Diversification Opportunities for Shandong Publishing and Guangzhou Dongfang
-0.49 | Correlation Coefficient |
Very good diversification
The 3 months correlation between Shandong and Guangzhou is -0.49. Overlapping area represents the amount of risk that can be diversified away by holding Shandong Publishing Media and Guangzhou Dongfang Hotel in the same portfolio, assuming nothing else is changed. The correlation between historical prices or returns on Guangzhou Dongfang Hotel and Shandong Publishing is a relative statistical measure of the degree to which these equity instruments tend to move together. The correlation coefficient measures the extent to which returns on Shandong Publishing Media are associated (or correlated) with Guangzhou Dongfang. Values of the correlation coefficient range from -1 to +1, where. The correlation of zero (0) is possible when the price movement of Guangzhou Dongfang Hotel has no effect on the direction of Shandong Publishing i.e., Shandong Publishing and Guangzhou Dongfang go up and down completely randomly.

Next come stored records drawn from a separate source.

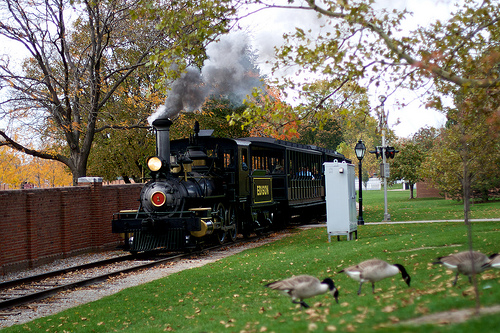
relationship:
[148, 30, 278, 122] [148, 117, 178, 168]
steam coming out of smoke stack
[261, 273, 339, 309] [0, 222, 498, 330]
birds standing in grass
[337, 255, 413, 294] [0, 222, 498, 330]
goose standing in grass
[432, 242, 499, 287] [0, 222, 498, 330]
goose standing in grass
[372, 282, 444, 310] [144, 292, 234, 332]
leaves on ground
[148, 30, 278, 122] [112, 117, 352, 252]
steam coming from train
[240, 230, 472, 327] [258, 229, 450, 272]
lawn with space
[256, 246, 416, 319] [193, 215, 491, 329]
birds on lawn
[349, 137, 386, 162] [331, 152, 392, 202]
light on a post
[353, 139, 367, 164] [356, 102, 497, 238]
light at rail crossing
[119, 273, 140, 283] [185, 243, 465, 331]
gravel near track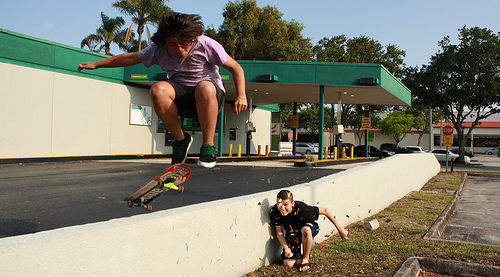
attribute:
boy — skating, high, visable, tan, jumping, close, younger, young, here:
[122, 9, 258, 161]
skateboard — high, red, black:
[121, 153, 201, 221]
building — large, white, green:
[0, 29, 112, 184]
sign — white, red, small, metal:
[434, 116, 460, 147]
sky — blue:
[375, 3, 459, 42]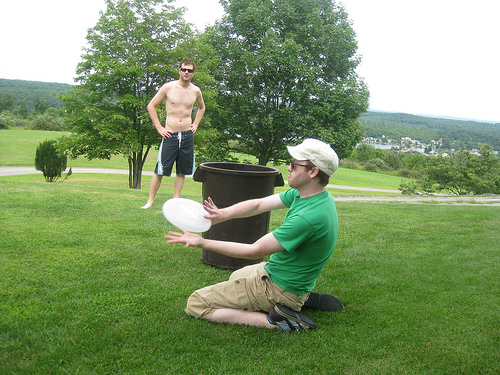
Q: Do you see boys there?
A: No, there are no boys.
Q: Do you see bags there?
A: No, there are no bags.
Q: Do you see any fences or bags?
A: No, there are no bags or fences.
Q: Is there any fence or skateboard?
A: No, there are no fences or skateboards.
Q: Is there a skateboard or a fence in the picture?
A: No, there are no fences or skateboards.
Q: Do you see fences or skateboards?
A: No, there are no fences or skateboards.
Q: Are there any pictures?
A: No, there are no pictures.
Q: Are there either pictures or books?
A: No, there are no pictures or books.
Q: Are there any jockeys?
A: No, there are no jockeys.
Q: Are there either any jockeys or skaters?
A: No, there are no jockeys or skaters.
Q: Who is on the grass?
A: The man is on the grass.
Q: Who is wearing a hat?
A: The man is wearing a hat.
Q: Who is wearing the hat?
A: The man is wearing a hat.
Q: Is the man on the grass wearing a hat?
A: Yes, the man is wearing a hat.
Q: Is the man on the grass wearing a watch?
A: No, the man is wearing a hat.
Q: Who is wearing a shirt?
A: The man is wearing a shirt.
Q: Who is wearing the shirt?
A: The man is wearing a shirt.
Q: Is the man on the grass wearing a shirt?
A: Yes, the man is wearing a shirt.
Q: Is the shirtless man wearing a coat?
A: No, the man is wearing a shirt.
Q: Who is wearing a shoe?
A: The man is wearing a shoe.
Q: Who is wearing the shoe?
A: The man is wearing a shoe.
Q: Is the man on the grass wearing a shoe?
A: Yes, the man is wearing a shoe.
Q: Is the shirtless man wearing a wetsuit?
A: No, the man is wearing a shoe.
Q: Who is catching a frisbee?
A: The man is catching a frisbee.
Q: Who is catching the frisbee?
A: The man is catching a frisbee.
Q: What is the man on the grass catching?
A: The man is catching a frisbee.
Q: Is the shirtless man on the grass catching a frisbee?
A: Yes, the man is catching a frisbee.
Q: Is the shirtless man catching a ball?
A: No, the man is catching a frisbee.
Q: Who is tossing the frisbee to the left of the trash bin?
A: The man is tossing the frisbee.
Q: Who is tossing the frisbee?
A: The man is tossing the frisbee.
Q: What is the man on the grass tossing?
A: The man is tossing the frisbee.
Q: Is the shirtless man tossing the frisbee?
A: Yes, the man is tossing the frisbee.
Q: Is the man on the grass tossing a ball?
A: No, the man is tossing the frisbee.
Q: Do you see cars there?
A: No, there are no cars.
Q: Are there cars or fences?
A: No, there are no cars or fences.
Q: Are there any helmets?
A: No, there are no helmets.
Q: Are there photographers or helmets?
A: No, there are no helmets or photographers.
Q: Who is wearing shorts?
A: The man is wearing shorts.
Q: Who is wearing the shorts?
A: The man is wearing shorts.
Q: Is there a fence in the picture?
A: No, there are no fences.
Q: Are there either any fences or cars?
A: No, there are no fences or cars.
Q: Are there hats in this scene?
A: Yes, there is a hat.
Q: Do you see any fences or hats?
A: Yes, there is a hat.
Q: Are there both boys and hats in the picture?
A: No, there is a hat but no boys.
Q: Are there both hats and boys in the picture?
A: No, there is a hat but no boys.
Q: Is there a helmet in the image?
A: No, there are no helmets.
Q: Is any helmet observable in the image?
A: No, there are no helmets.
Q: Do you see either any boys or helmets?
A: No, there are no helmets or boys.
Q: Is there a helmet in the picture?
A: No, there are no helmets.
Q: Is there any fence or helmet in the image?
A: No, there are no helmets or fences.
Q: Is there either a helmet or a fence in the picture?
A: No, there are no helmets or fences.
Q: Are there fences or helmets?
A: No, there are no helmets or fences.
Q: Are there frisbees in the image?
A: Yes, there is a frisbee.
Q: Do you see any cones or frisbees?
A: Yes, there is a frisbee.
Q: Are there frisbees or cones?
A: Yes, there is a frisbee.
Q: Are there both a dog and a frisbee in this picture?
A: No, there is a frisbee but no dogs.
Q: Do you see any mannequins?
A: No, there are no mannequins.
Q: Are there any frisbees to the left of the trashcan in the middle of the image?
A: Yes, there is a frisbee to the left of the trashcan.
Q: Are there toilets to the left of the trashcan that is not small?
A: No, there is a frisbee to the left of the trash bin.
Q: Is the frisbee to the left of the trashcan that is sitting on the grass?
A: Yes, the frisbee is to the left of the trash can.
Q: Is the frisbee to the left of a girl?
A: No, the frisbee is to the left of the trash can.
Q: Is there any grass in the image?
A: Yes, there is grass.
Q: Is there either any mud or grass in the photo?
A: Yes, there is grass.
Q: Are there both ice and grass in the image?
A: No, there is grass but no ice.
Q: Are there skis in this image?
A: No, there are no skis.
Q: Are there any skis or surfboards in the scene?
A: No, there are no skis or surfboards.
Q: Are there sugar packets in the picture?
A: No, there are no sugar packets.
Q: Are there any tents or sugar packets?
A: No, there are no sugar packets or tents.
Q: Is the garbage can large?
A: Yes, the garbage can is large.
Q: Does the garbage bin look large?
A: Yes, the garbage bin is large.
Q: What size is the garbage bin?
A: The garbage bin is large.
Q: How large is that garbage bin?
A: The garbage bin is large.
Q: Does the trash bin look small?
A: No, the trash bin is large.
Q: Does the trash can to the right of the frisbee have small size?
A: No, the garbage bin is large.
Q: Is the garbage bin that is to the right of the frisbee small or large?
A: The garbage can is large.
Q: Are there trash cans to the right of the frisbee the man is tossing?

Pair Corralation between Shandong Publishing and Guangzhou Dongfang
Assuming the 90 days trading horizon Shandong Publishing is expected to generate 24.7 times less return on investment than Guangzhou Dongfang. But when comparing it to its historical volatility, Shandong Publishing Media is 1.04 times less risky than Guangzhou Dongfang. It trades about 0.01 of its potential returns per unit of risk. Guangzhou Dongfang Hotel is currently generating about 0.15 of returns per unit of risk over similar time horizon. If you would invest 851.00 in Guangzhou Dongfang Hotel on September 20, 2024 and sell it today you would earn a total of 220.00 from holding Guangzhou Dongfang Hotel or generate 25.85% return on investment over 90 days.

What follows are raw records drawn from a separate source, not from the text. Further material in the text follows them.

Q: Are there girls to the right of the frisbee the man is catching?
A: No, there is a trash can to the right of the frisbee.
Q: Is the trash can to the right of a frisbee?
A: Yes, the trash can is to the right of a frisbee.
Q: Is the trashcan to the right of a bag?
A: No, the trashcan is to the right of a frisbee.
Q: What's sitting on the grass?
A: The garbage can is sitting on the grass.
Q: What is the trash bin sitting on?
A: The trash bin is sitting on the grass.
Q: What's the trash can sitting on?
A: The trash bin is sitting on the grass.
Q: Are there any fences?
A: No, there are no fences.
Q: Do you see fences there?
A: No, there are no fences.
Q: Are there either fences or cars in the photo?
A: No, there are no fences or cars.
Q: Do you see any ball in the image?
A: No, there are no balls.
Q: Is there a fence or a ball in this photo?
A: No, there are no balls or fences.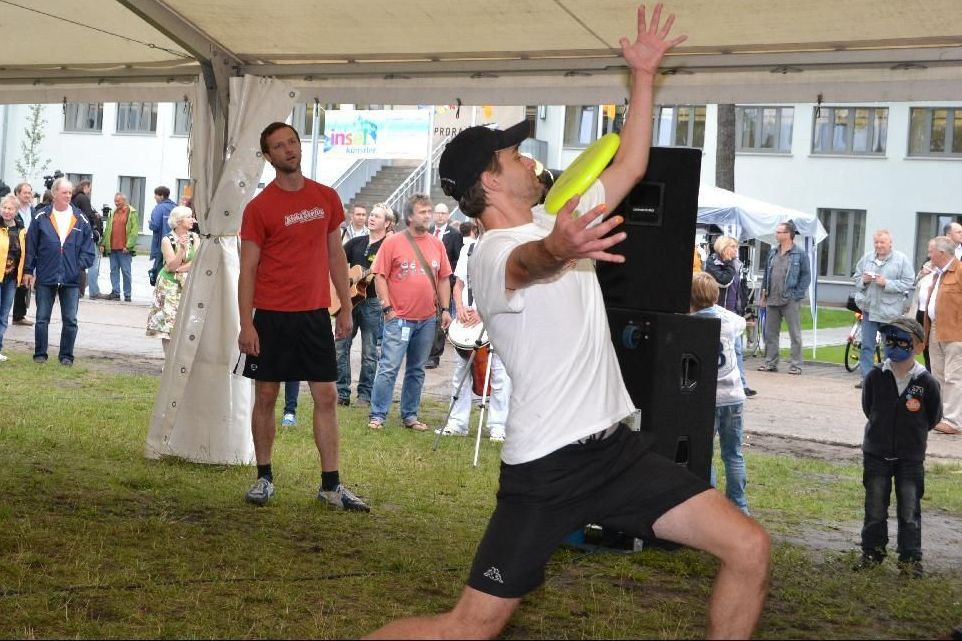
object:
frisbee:
[540, 133, 620, 216]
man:
[232, 122, 376, 513]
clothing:
[232, 176, 339, 383]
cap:
[432, 114, 537, 195]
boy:
[861, 317, 941, 576]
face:
[881, 326, 918, 362]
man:
[367, 197, 454, 432]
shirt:
[370, 231, 454, 321]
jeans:
[371, 316, 438, 419]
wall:
[0, 105, 188, 304]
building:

Time Period | 3 Months [change] |
Direction | Moves Against |
Strength | Very Weak |
Accuracy | 100.0% |
Values | Daily Returns |
Shandong Publishing Media vs. Guangzhou Dongfang Hotel
Performance |
Timeline |
Shandong Publishing Media |
Guangzhou Dongfang Hotel |
Shandong Publishing and Guangzhou Dongfang Volatility Contrast
Predicted Return Density |
Returns |
Pair Trading with Shandong Publishing and Guangzhou Dongfang
The main advantage of trading using opposite Shandong Publishing and Guangzhou Dongfang positions is that it hedges away some unsystematic risk. Because of two separate transactions, even if Shandong Publishing position performs unexpectedly, Guangzhou Dongfang can make up some of the losses. Pair trading also minimizes risk from directional movements in the market. For example, if an entire industry or sector drops because of unexpected headlines, the short position in Guangzhou Dongfang will offset losses from the drop in Guangzhou Dongfang's long position.Shandong Publishing vs. Ming Yang Smart | Shandong Publishing vs. 159681 | Shandong Publishing vs. 159005 | Shandong Publishing vs. Loctek Ergonomic Technology |
Guangzhou Dongfang vs. Ming Yang Smart | Guangzhou Dongfang vs. 159681 | Guangzhou Dongfang vs. 159005 | Guangzhou Dongfang vs. Loctek Ergonomic Technology |
Check out your portfolio center.Note that this page's information should be used as a complementary analysis to find the right mix of equity instruments to add to your existing portfolios or create a brand new portfolio. You can also try the Portfolio Center module to all portfolio management and optimization tools to improve performance of your portfolios.